Mas na prática, lembra Fotak, o jogo não funciona assim.
"O grupo de perdedores, na maioria dos casos, é a esmagadora maioria dos investidores", diz ele à BBC News Mundo.
Por essa e outras razões, o economista se declara cético em relação à teoria do mais tolo.
Fotak argumenta que a evidência mostra que você tem mais probabilidade de perder do que de ganhar quando compra um ativo que está supervalorizado.
E uma das armadilhas é que é muito difícil identificar o perdedor.
Dizem que entre os jogadores de pôquer costuma-se dizer que "se você não sabe quem é o burro da mesa, levante-se. Você é o burro".
"Investir na esperança de que alguém cometa erros ainda maiores parece, bem, burrice", diz ele.
Em geral, diz Fotak, os mercados "oferecem recompensas assimétricas, com poucos vencedores lucrando generosamente e um grupo maior sofrendo perdas".
"Talvez eu simpatizasse mais com a teoria se a chamassem de Teoria dos Muitos Tolos", afirma.
"A bolha de Wall Street"
Fotak argumenta que existem diferentes tipos de ativos cujas avaliações de mercado foram distorcidas pelas políticas monetárias frouxas das últimas décadas e pelas fortes intervenções dos bancos centrais durante o ano passado, em meio à pandemia covid-19.
"Mas nenhum se destaca tanto quanto os mercados de ações dos EUA."
Por exemplo, uma das medidas usadas para avaliar se um preço está sobrevalorizado é o conceito "preço/lucro (PE)", desenvolvido pelo Prêmio Nobel de Economia Robert Shiller.
Se aplicarmos essa metodologia às empresas que fazem parte do índice S&P500, as maiores dos Estados Unidos, explica o economista, obtemos um índice um pouco acima de 40. No século passado, essa proporção girava em torno de 15 ou 16.
Houve apenas dois outros casos em que vimos essa taxa mais alta, diz Fotak. Em 2009, logo no início da crise financeira global e, antes disso, em 2001, pouco antes do estouro da bolha das pontocom.
Assim, "os precedentes históricos não são animadores", diz o economista. "Embora o mercado de ações seja onde a bolha é mais visível, nenhuma classe de ativos está imune", acrescenta.
Mas o que mais o preocupa é a "exuberância irracional" dos mercados de dívida.
"Muitos paralelos podem ser traçados entre os mercados de hipotecas do início dos anos 2000 e os mercados de dívida corporativa dos últimos cinco anos", diz ele.
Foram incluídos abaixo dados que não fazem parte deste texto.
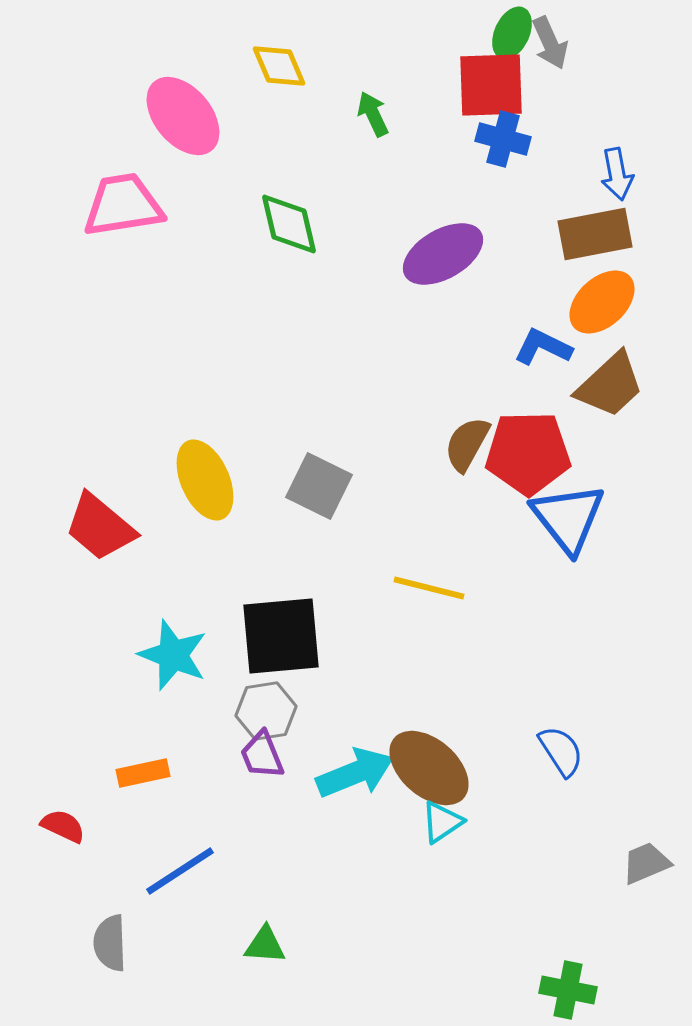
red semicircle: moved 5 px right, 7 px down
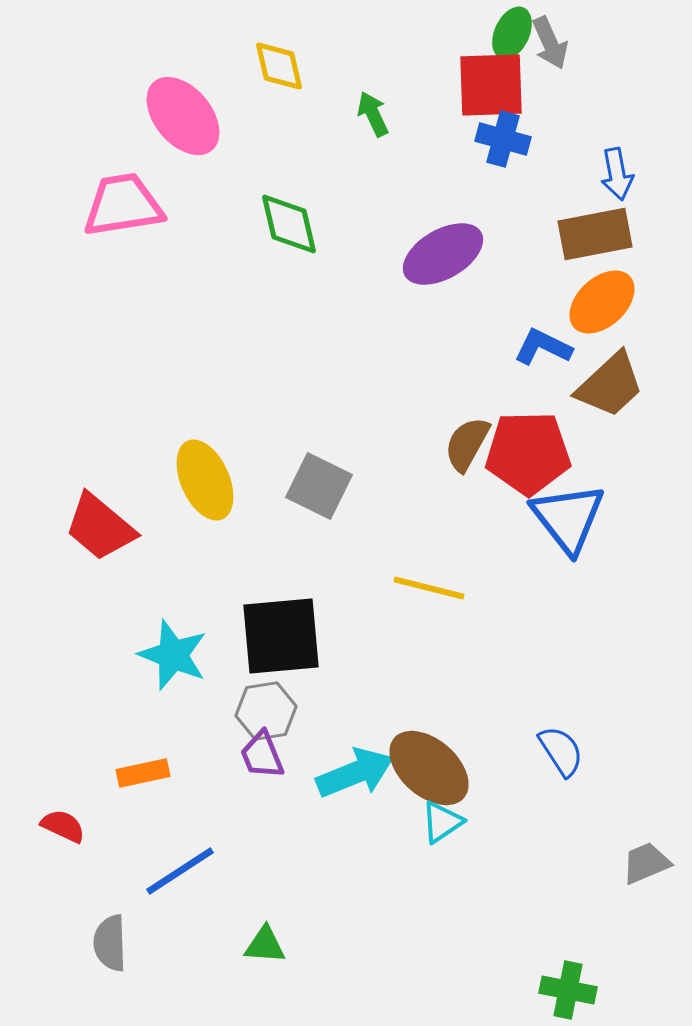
yellow diamond: rotated 10 degrees clockwise
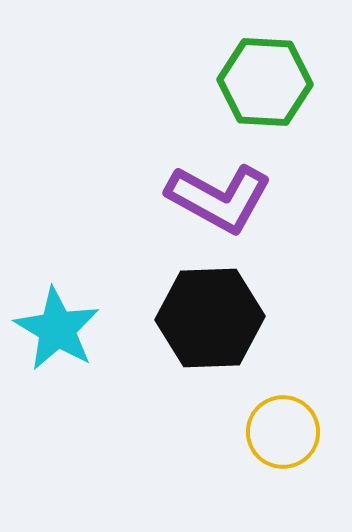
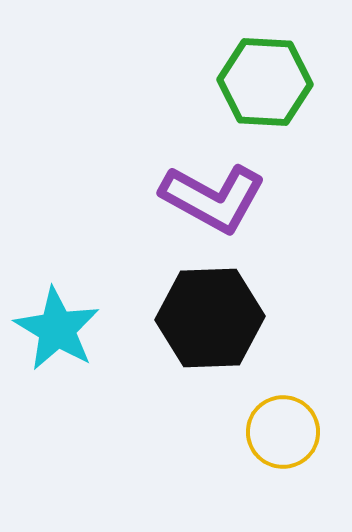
purple L-shape: moved 6 px left
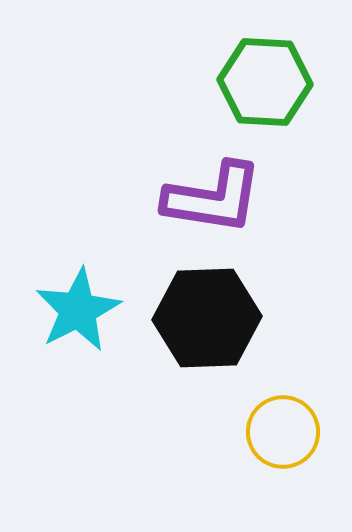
purple L-shape: rotated 20 degrees counterclockwise
black hexagon: moved 3 px left
cyan star: moved 21 px right, 19 px up; rotated 14 degrees clockwise
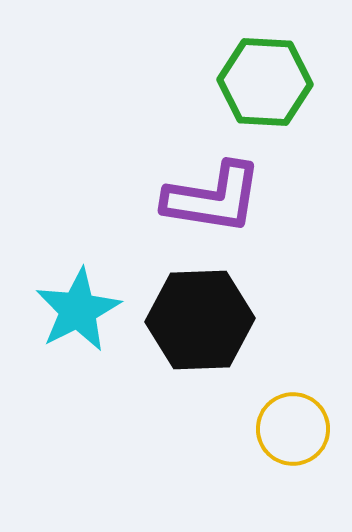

"Os mercados de dívida me preocupam sobretudo porque qualquer choque tende a causar contágio e riscos de desestabilização do sistema financeiro, que, por sua vez, atinge todos os setores da economia."
Se no futuro houver uma queda no preço das ações, que é o que acontece quando uma bolha estoura, isso provoca uma perda imediata de confiança nos mercados financeiros.
Essa perda de confiança, argumenta Fotak, se traduz em menores taxas de poupança e investimento nos anos subsequentes, com efeitos que podem abranger gerações inteiras.
Por sua vez, isso leva a uma escassez de capital que pode afetar negativamente as taxas de crescimento e os níveis de emprego nas próximas décadas.
Não é um jogo como o pôquer. E não há um pequeno grupo de perdedores que pode ser caracterizado como "o mais burro".